Stored records
▬▬▬▬▬▬▬▬▬▬
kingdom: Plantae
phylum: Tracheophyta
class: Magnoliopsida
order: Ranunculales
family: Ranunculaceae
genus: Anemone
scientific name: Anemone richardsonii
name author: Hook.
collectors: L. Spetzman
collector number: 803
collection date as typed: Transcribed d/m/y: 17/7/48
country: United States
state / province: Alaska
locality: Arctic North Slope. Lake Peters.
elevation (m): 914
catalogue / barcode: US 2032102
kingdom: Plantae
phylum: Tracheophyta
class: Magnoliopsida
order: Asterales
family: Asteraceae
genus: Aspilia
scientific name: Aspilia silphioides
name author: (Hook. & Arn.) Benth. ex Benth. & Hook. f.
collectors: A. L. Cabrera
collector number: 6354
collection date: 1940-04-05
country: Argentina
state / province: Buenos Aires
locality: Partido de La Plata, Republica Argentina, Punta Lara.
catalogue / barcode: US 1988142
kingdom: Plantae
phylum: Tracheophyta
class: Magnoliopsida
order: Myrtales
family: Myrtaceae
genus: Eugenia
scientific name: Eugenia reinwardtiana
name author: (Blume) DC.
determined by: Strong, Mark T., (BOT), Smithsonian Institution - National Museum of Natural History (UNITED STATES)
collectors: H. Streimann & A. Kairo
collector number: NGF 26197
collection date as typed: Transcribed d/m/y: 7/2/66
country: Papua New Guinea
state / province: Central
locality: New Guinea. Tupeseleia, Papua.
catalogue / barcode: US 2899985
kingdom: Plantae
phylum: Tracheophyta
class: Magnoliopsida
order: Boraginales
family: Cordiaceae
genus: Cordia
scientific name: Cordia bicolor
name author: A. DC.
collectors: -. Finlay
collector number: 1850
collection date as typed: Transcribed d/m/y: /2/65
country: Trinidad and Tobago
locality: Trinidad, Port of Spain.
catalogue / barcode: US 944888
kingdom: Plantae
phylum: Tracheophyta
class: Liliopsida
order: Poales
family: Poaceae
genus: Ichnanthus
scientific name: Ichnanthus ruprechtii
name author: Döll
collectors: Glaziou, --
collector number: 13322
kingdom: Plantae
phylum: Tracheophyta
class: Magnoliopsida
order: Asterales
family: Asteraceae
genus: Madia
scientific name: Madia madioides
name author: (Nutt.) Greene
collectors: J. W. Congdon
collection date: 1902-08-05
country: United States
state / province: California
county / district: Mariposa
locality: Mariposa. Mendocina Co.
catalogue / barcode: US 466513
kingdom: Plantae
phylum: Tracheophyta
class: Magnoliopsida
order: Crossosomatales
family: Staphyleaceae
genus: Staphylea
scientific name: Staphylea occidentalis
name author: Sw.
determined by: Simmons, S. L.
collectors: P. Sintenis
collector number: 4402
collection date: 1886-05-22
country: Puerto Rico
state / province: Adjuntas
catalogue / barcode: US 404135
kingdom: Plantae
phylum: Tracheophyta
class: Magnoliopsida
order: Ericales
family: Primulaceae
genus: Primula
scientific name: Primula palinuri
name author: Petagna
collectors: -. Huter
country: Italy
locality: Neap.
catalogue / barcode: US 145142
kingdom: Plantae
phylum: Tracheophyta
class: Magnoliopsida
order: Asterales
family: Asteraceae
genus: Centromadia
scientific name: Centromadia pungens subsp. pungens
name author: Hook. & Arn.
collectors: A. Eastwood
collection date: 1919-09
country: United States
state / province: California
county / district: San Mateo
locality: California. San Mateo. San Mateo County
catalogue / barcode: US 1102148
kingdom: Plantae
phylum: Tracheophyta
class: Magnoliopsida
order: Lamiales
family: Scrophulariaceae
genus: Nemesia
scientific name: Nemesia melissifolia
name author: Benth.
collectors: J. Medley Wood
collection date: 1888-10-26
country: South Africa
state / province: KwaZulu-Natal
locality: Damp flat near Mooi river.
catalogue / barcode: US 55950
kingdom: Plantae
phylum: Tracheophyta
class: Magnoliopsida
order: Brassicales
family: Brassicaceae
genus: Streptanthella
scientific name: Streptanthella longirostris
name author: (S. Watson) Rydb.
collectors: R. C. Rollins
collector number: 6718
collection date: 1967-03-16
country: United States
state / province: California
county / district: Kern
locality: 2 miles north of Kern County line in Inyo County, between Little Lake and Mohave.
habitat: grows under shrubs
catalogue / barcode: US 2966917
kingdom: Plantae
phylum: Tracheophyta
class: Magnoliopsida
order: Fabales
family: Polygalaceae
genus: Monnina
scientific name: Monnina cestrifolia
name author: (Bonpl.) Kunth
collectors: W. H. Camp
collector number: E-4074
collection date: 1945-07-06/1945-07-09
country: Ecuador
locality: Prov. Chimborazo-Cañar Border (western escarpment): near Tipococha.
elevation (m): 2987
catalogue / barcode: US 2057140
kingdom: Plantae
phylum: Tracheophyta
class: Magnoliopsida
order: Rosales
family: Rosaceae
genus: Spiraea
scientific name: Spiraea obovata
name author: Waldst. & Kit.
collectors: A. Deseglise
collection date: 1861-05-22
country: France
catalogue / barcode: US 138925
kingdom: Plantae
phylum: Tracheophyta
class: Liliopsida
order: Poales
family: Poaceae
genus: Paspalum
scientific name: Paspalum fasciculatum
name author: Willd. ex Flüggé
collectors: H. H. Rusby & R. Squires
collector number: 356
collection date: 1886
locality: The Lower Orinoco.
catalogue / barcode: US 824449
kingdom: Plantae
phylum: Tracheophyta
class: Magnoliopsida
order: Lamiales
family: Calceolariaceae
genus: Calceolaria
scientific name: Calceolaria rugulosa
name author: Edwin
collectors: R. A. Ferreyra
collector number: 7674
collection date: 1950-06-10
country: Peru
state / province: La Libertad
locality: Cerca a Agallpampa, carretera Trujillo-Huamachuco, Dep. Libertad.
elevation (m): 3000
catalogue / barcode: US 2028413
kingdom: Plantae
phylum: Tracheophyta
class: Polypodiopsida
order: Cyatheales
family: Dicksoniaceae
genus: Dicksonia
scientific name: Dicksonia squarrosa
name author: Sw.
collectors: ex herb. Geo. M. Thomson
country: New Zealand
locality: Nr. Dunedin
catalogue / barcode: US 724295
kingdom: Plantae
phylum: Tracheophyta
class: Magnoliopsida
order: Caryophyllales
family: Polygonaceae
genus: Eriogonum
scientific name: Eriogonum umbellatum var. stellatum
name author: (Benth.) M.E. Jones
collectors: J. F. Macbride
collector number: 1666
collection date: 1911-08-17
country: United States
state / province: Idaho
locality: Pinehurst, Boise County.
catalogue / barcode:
▬▬▬▬▬▬▬▬▬▬
## [Exercise aim]
Please write out all of the data above line for line, changing nothing.

## [Exercise solution]
kingdom: Plantae
phylum: Tracheophyta
class: Magnoliopsida
order: Ranunculales
family: Ranunculaceae
genus: Anemone
scientific name: Anemone richardsonii
name author: Hook.
collectors: L. Spetzman
collector number: 803
collection date as typed: Transcribed d/m/y: 17/7/48
country: United States
state / province: Alaska
locality: Arctic North Slope. Lake Peters.
elevation (m): 914
catalogue / barcode: US 2032102
kingdom: Plantae
phylum: Tracheophyta
class: Magnoliopsida
order: Asterales
family: Asteraceae
genus: Aspilia
scientific name: Aspilia silphioides
name author: (Hook. & Arn.) Benth. ex Benth. & Hook. f.
collectors: A. L. Cabrera
collector number: 6354
collection date: 1940-04-05
country: Argentina
state / province: Buenos Aires
locality: Partido de La Plata, Republica Argentina, Punta Lara.
catalogue / barcode: US 1988142
kingdom: Plantae
phylum: Tracheophyta
class: Magnoliopsida
order: Myrtales
family: Myrtaceae
genus: Eugenia
scientific name: Eugenia reinwardtiana
name author: (Blume) DC.
determined by: Strong, Mark T., (BOT), Smithsonian Institution - National Museum of Natural History (UNITED STATES)
collectors: H. Streimann & A. Kairo
collector number: NGF 26197
collection date as typed: Transcribed d/m/y: 7/2/66
country: Papua New Guinea
state / province: Central
locality: New Guinea. Tupeseleia, Papua.
catalogue / barcode: US 2899985
kingdom: Plantae
phylum: Tracheophyta
class: Magnoliopsida
order: Boraginales
family: Cordiaceae
genus: Cordia
scientific name: Cordia bicolor
name author: A. DC.
collectors: -. Finlay
collector number: 1850
collection date as typed: Transcribed d/m/y: /2/65
country: Trinidad and Tobago
locality: Trinidad, Port of Spain.
catalogue / barcode: US 944888
kingdom: Plantae
phylum: Tracheophyta
class: Liliopsida
order: Poales
family: Poaceae
genus: Ichnanthus
scientific name: Ichnanthus ruprechtii
name author: Döll
collectors: Glaziou, --
collector number: 13322
kingdom: Plantae
phylum: Tracheophyta
class: Magnoliopsida
order: Asterales
family: Asteraceae
genus: Madia
scientific name: Madia madioides
name author: (Nutt.) Greene
collectors: J. W. Congdon
collection date: 1902-08-05
country: United States
state / province: California
county / district: Mariposa
locality: Mariposa. Mendocina Co.
catalogue / barcode: US 466513
kingdom: Plantae
phylum: Tracheophyta
class: Magnoliopsida
order: Crossosomatales
family: Staphyleaceae
genus: Staphylea
scientific name: Staphylea occidentalis
name author: Sw.
determined by: Simmons, S. L.
collectors: P. Sintenis
collector number: 4402
collection date: 1886-05-22
country: Puerto Rico
state / province: Adjuntas
catalogue / barcode: US 404135
kingdom: Plantae
phylum: Tracheophyta
class: Magnoliopsida
order: Ericales
family: Primulaceae
genus: Primula
scientific name: Primula palinuri
name author: Petagna
collectors: -. Huter
country: Italy
locality: Neap.
catalogue / barcode: US 145142
kingdom: Plantae
phylum: Tracheophyta
class: Magnoliopsida
order: Asterales
family: Asteraceae
genus: Centromadia
scientific name: Centromadia pungens subsp. pungens
name author: Hook. & Arn.
collectors: A. Eastwood
collection date: 1919-09
country: United States
state / province: California
county / district: San Mateo
locality: California. San Mateo. San Mateo County
catalogue / barcode: US 1102148
kingdom: Plantae
phylum: Tracheophyta
class: Magnoliopsida
order: Lamiales
family: Scrophulariaceae
genus: Nemesia
scientific name: Nemesia melissifolia
name author: Benth.
collectors: J. Medley Wood
collection date: 1888-10-26
country: South Africa
state / province: KwaZulu-Natal
locality: Damp flat near Mooi river.
catalogue / barcode: US 55950
kingdom: Plantae
phylum: Tracheophyta
class: Magnoliopsida
order: Brassicales
family: Brassicaceae
genus: Streptanthella
scientific name: Streptanthella longirostris
name author: (S. Watson) Rydb.
collectors: R. C. Rollins
collector number: 6718
collection date: 1967-03-16
country: United States
state / province: California
county / district: Kern
locality: 2 miles north of Kern County line in Inyo County, between Little Lake and Mohave.
habitat: grows under shrubs
catalogue / barcode: US 2966917
kingdom: Plantae
phylum: Tracheophyta
class: Magnoliopsida
order: Fabales
family: Polygalaceae
genus: Monnina
scientific name: Monnina cestrifolia
name author: (Bonpl.) Kunth
collectors: W. H. Camp
collector number: E-4074
collection date: 1945-07-06/1945-07-09
country: Ecuador
locality: Prov. Chimborazo-Cañar Border (western escarpment): near Tipococha.
elevation (m): 2987
catalogue / barcode: US 2057140
kingdom: Plantae
phylum: Tracheophyta
class: Magnoliopsida
order: Rosales
family: Rosaceae
genus: Spiraea
scientific name: Spiraea obovata
name author: Waldst. & Kit.
collectors: A. Deseglise
collection date: 1861-05-22
country: France
catalogue / barcode: US 138925
kingdom: Plantae
phylum: Tracheophyta
class: Liliopsida
order: Poales
family: Poaceae
genus: Paspalum
scientific name: Paspalum fasciculatum
name author: Willd. ex Flüggé
collectors: H. H. Rusby & R. Squires
collector number: 356
collection date: 1886
locality: The Lower Orinoco.
catalogue / barcode: US 824449
kingdom: Plantae
phylum: Tracheophyta
class: Magnoliopsida
order: Lamiales
family: Calceolariaceae
genus: Calceolaria
scientific name: Calceolaria rugulosa
name author: Edwin
collectors: R. A. Ferreyra
collector number: 7674
collection date: 1950-06-10
country: Peru
state / province: La Libertad
locality: Cerca a Agallpampa, carretera Trujillo-Huamachuco, Dep. Libertad.
elevation (m): 3000
catalogue / barcode: US 2028413
kingdom: Plantae
phylum: Tracheophyta
class: Polypodiopsida
order: Cyatheales
family: Dicksoniaceae
genus: Dicksonia
scientific name: Dicksonia squarrosa
name author: Sw.
collectors: ex herb. Geo. M. Thomson
country: New Zealand
locality: Nr. Dunedin
catalogue / barcode: US 724295
kingdom: Plantae
phylum: Tracheophyta
class: Magnoliopsida
order: Caryophyllales
family: Polygonaceae
genus: Eriogonum
scientific name: Eriogonum umbellatum var. stellatum
name author: (Benth.) M.E. Jones
collectors: J. F. Macbride
collector number: 1666
collection date: 1911-08-17
country: United States
state / province: Idaho
locality: Pinehurst, Boise County.
catalogue / barcode:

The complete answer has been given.